Images of plotted data -

══════════════════════════════

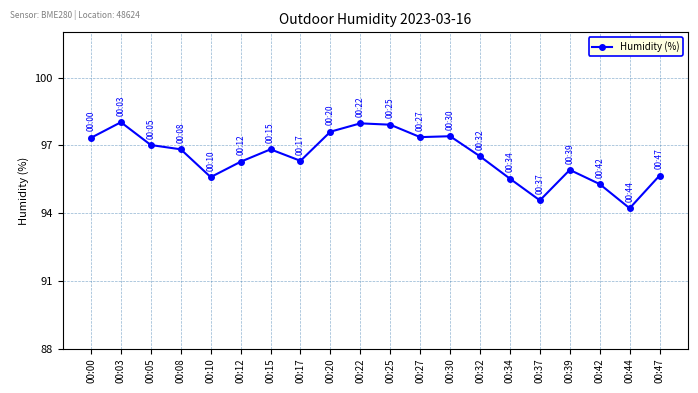

What is the average value?

96.5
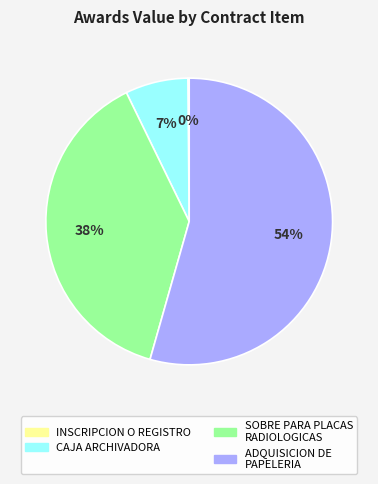

Is there any slice that represents more than half of the pie?

Yes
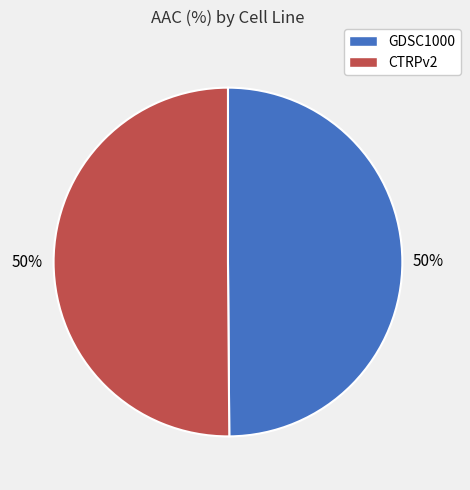

To the nearest percent, what portion does GDSC1000 represent?

50%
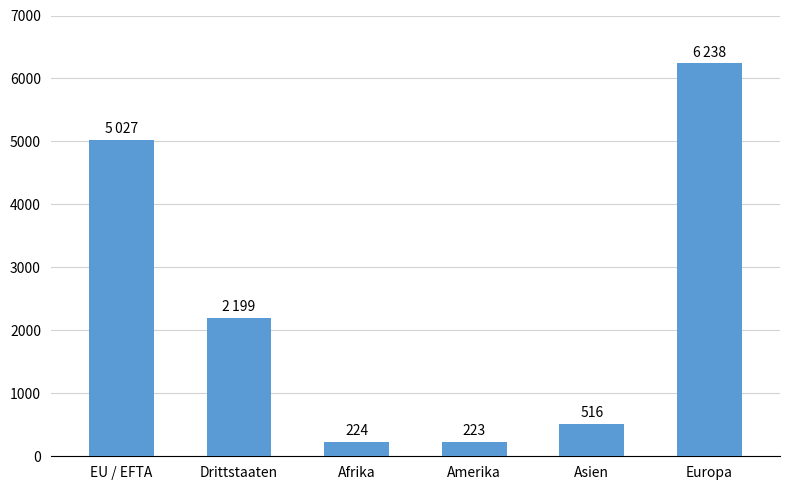

What is the ratio of the value at Afrika to the value at Asien?

0.4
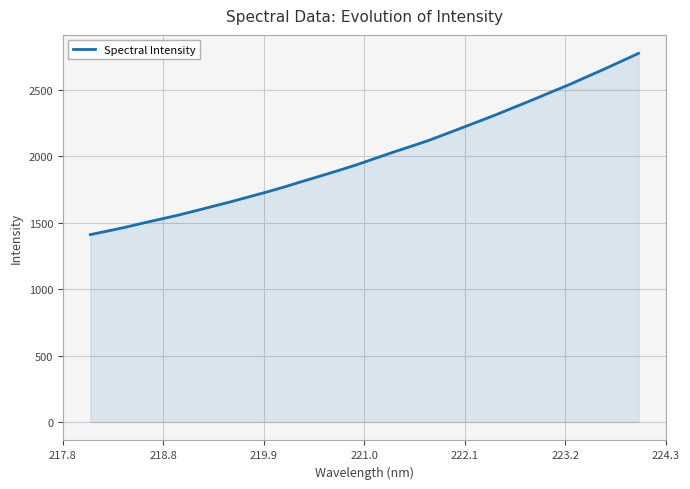

What is the greatest value displayed?

2776.7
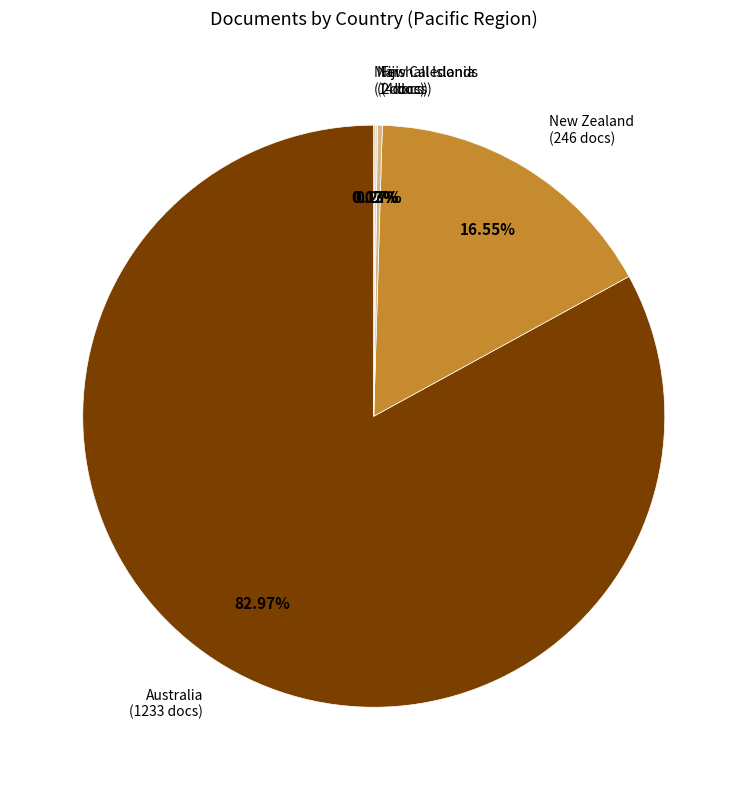

Is there a majority slice in this chart?

Yes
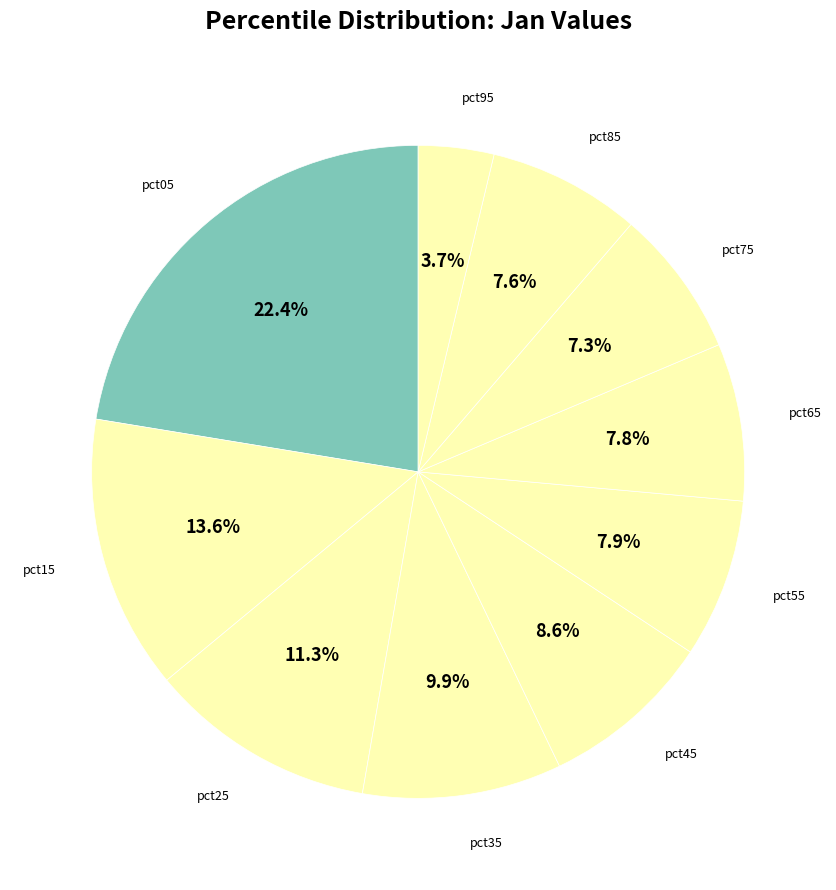

Which category has the biggest portion of the pie?

pct05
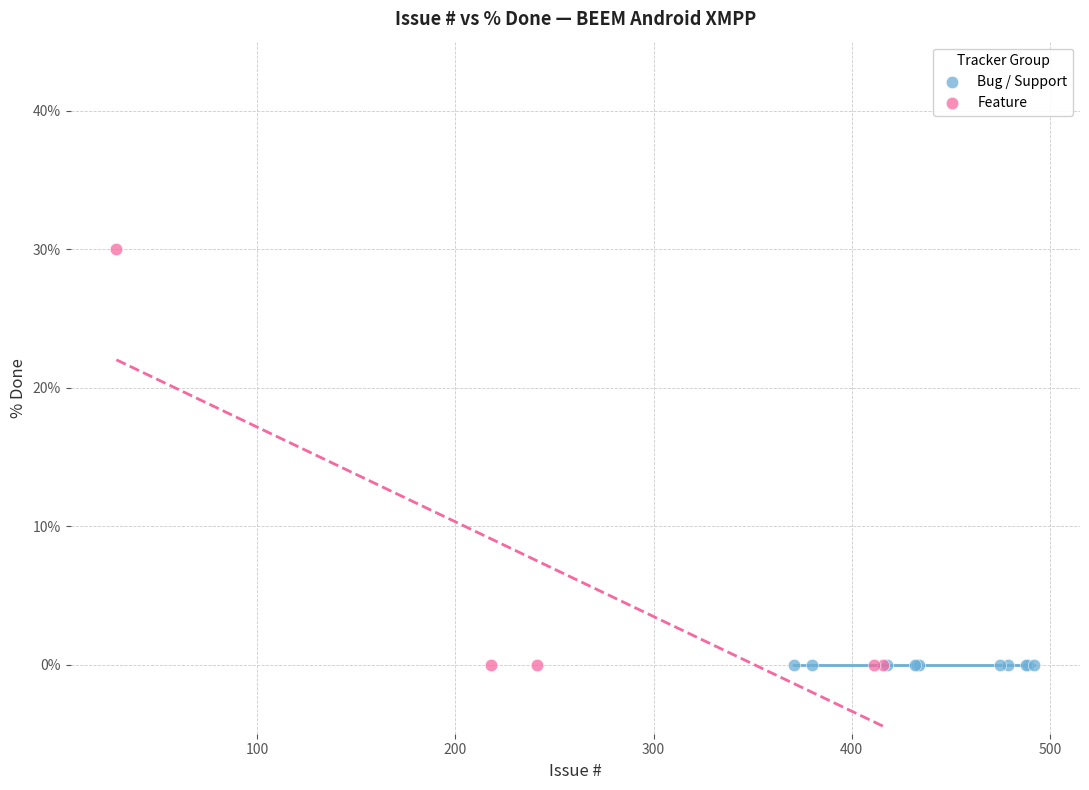

Which series contains the highest Y value?

Feature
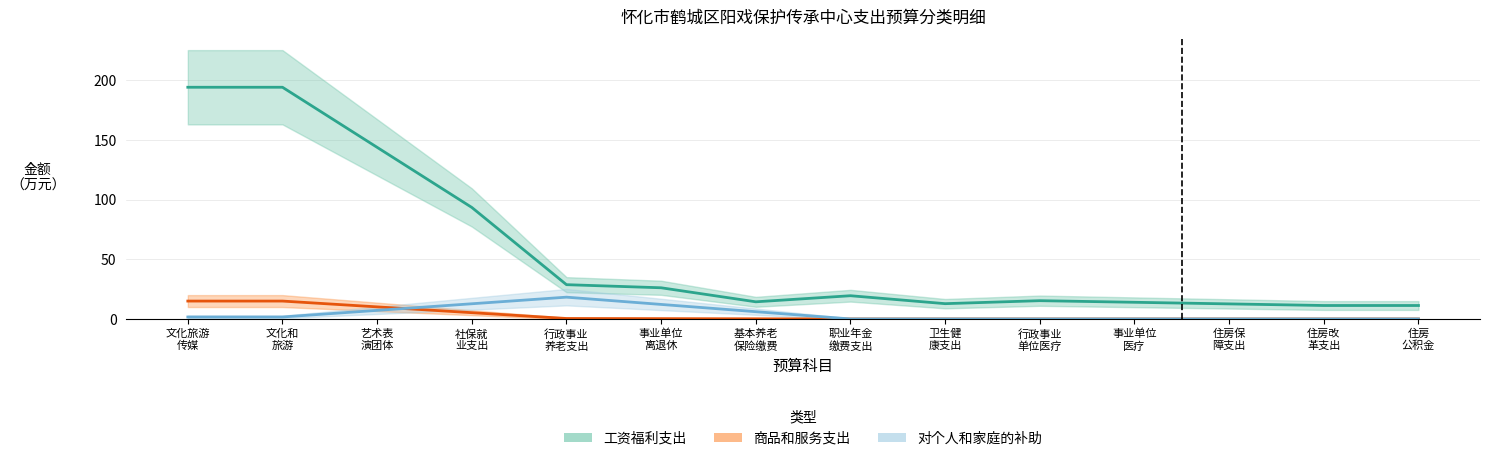

Is it true that 对个人和家庭的补助 equals -12.5 at 事业单位医疗?

False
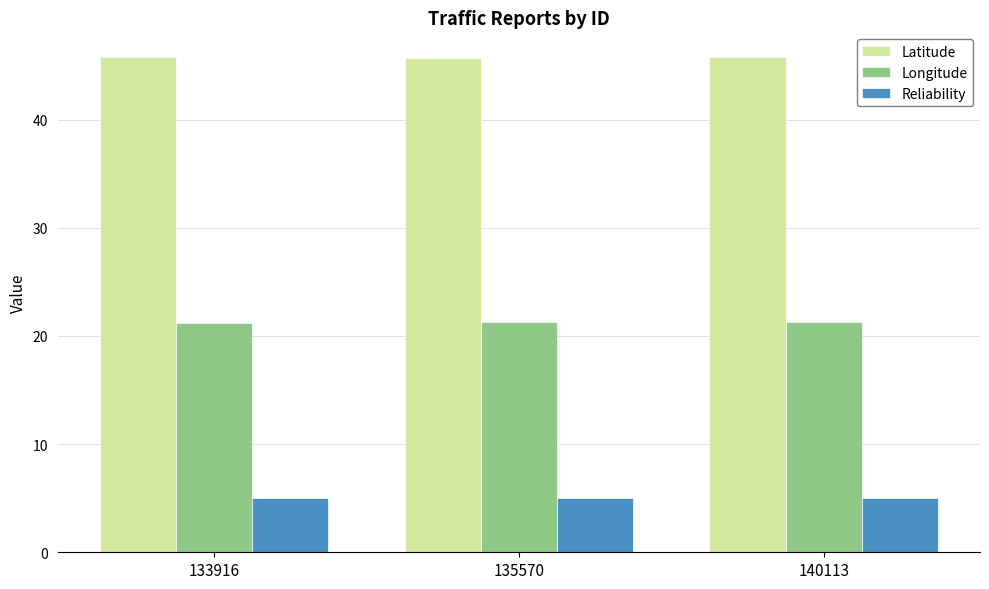

Count the number of data series in this chart.

3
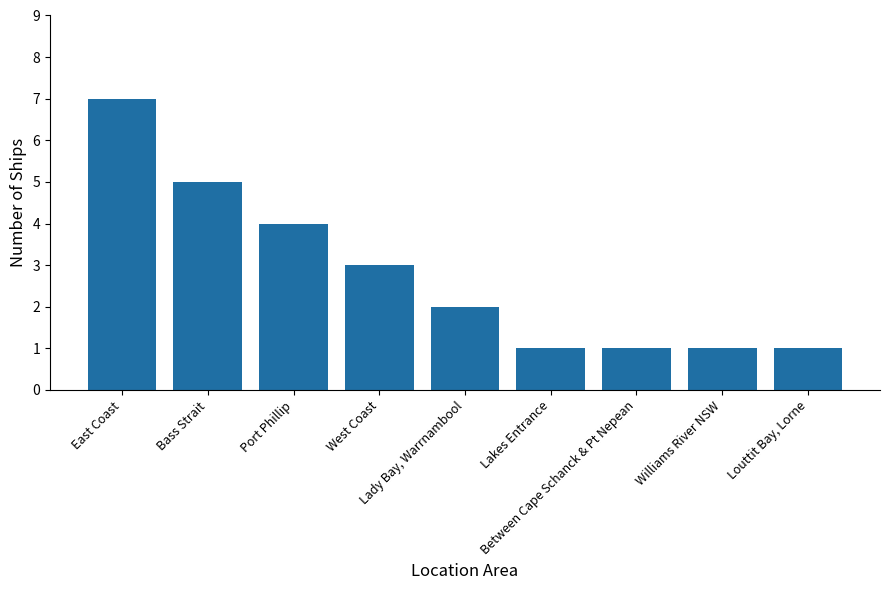

What value does the data have at Lady Bay, Warrnambool?

2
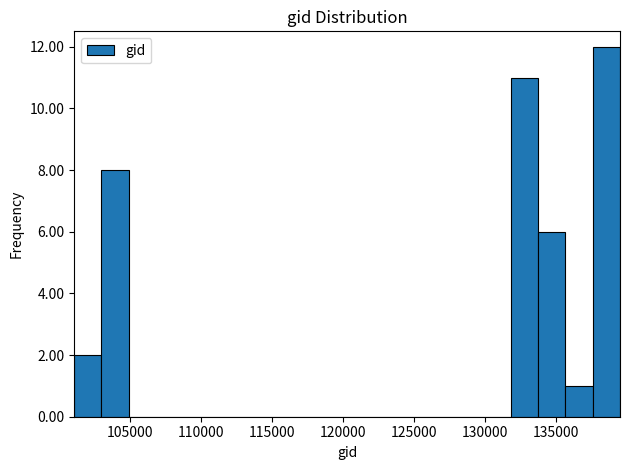

Around what value on the x-axis is the tallest bar? Give the approximate position of its centre, as read against the axis.

138500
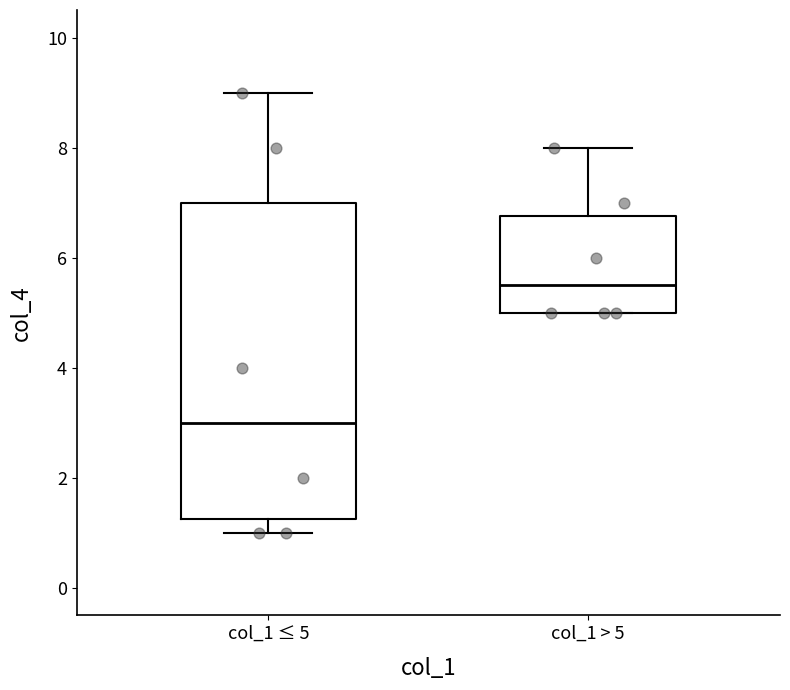

Which box is the tallest, from its lower edge to its upper edge?

col_1 ≤ 5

══════════════════════════════

PROBLEM - Reproduce every line of the listing, without alteration, from the line containing "To the nearest" through the end of the listing. Omit the pictures from your answer.

SOLUTION -
To the nearest percent, what portion does GDSC1000 represent?

50%

What is the ratio of the value at Afrika to the value at Asien?

0.4

What is the greatest value displayed?

2776.7

Is there a majority slice in this chart?

Yes

Which category has the biggest portion of the pie?

pct05

Which series contains the highest Y value?

Feature

Is it true that 对个人和家庭的补助 equals -12.5 at 事业单位医疗?

False

Count the number of data series in this chart.

3

What value does the data have at Lady Bay, Warrnambool?

2

Around what value on the x-axis is the tallest bar? Give the approximate position of its centre, as read against the axis.

138500

Which box is the tallest, from its lower edge to its upper edge?

col_1 ≤ 5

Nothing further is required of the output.